But, they did show some beautiful Malts. 



Linda


----------



## 08chrissy08 (Sep 19, 2008)

Gosh darn it! I missed it! I even reminded myself earlier. I got all caught up messing around with things in the house and then playing with the pups and it totally slipped my mind. I hope they run it again sometime.


----------



## TheButtercup (Mar 3, 2005)

:HistericalSmiley: my mom called me all in a huff, "OMG you HAVE to turn on animal planet NOW!!! they're featuring a story about the maltese breed!" 
then i reminded her that i've had one for 8 years now. :HistericalSmiley: it was a cute feature, i hadn't planned on watching it, but i did learn a lot about weims, and a friend of mine has TWO that drive me batty. now i almost understand why LOL


----------



## kodie (Aug 24, 2004)

Does anyone know when they are going to run this show again??? I missed it!!


----------



## BABYSNOWY (Jul 8, 2008)

I was falling asleep but made my husband my sister and nieces stay up for the 5 minutes review on maltese....I loved it


----------



## Furbaby's Mommie (Jul 10, 2004)

Me too Mel.

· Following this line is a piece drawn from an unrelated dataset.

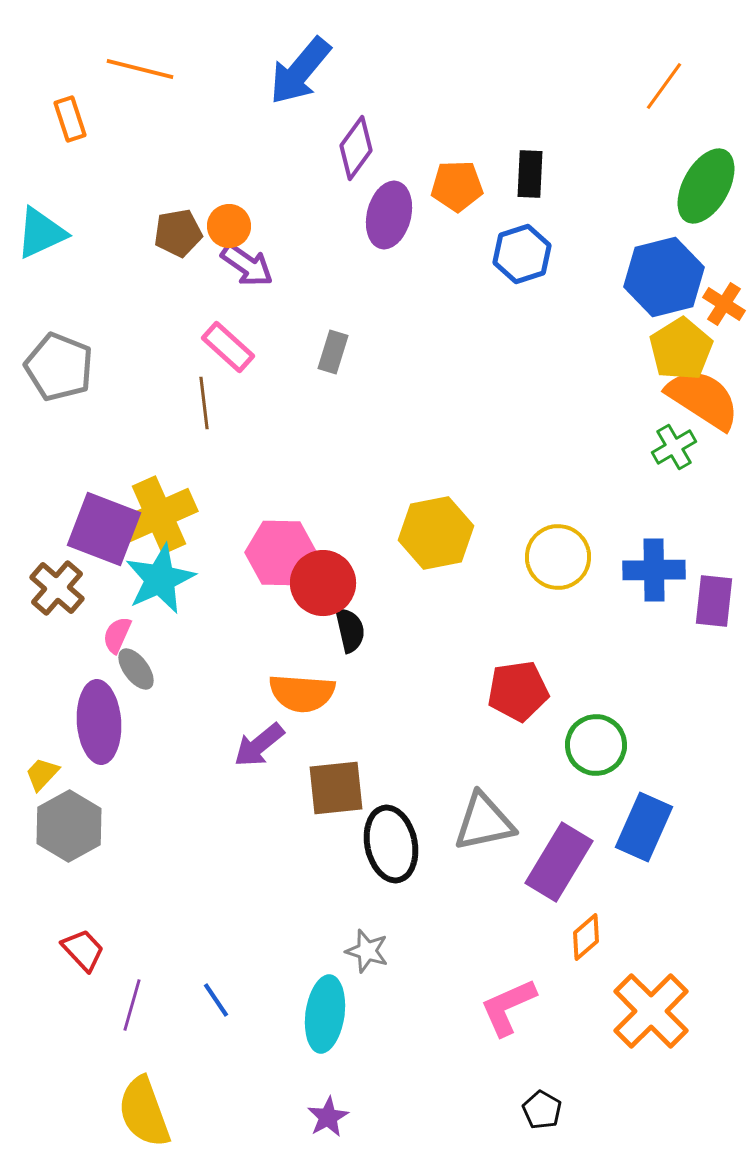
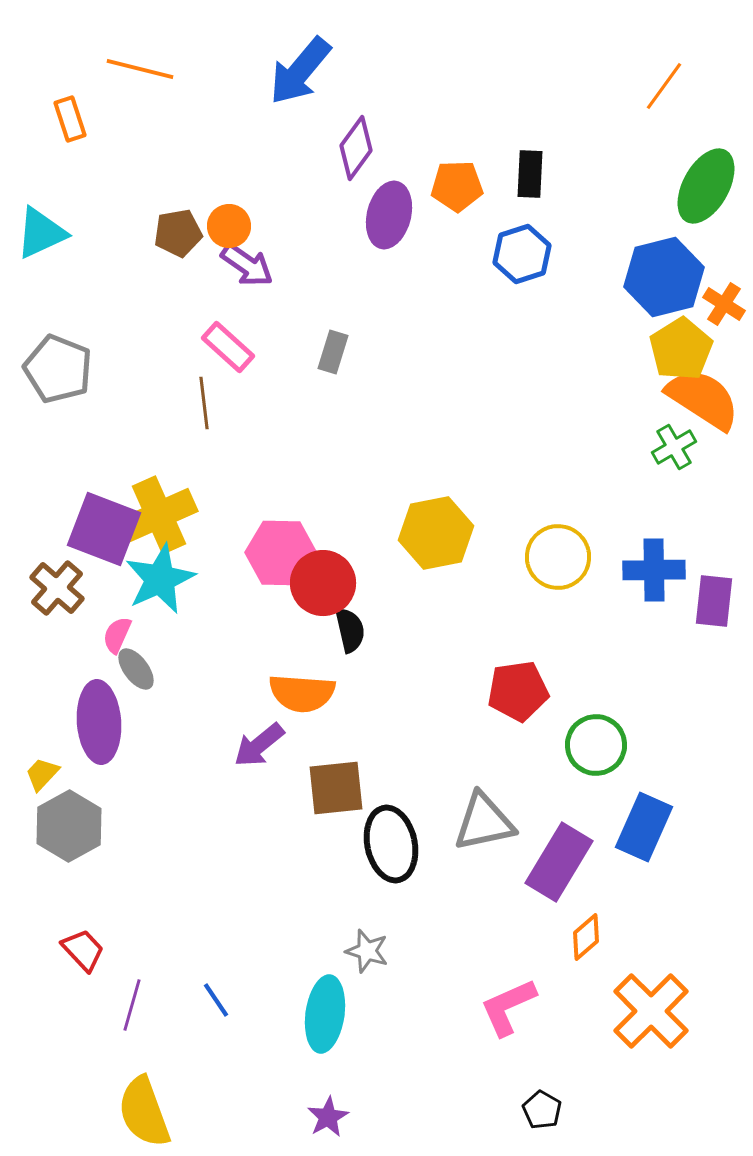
gray pentagon at (59, 367): moved 1 px left, 2 px down
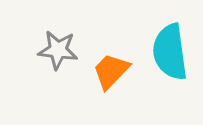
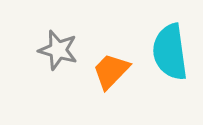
gray star: rotated 9 degrees clockwise
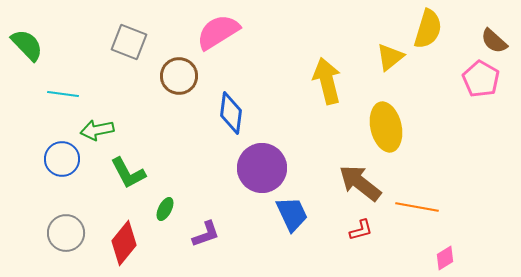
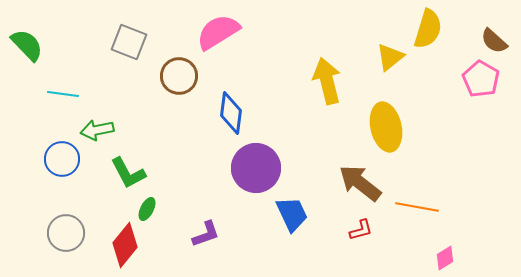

Can't believe I missed it. Guess I was watching the local Civil War college football. Our OSU Beavers vs. Oregon Ducks (Oregon State/University of Oregon Pac 10). If the Beavers won it was on to the Rose Bowl. We lost! Still might get to go depending if UCLA beats USC.


----------



## arsyn (Sep 8, 2008)

Its on right now! 

I believe that the maltese segment will be last.

Also, I love this show. My dad's secretary has a min-pin that was featured on the show. They filmed her for 3 days, and she was on the show for about 30 seconds. haha


----------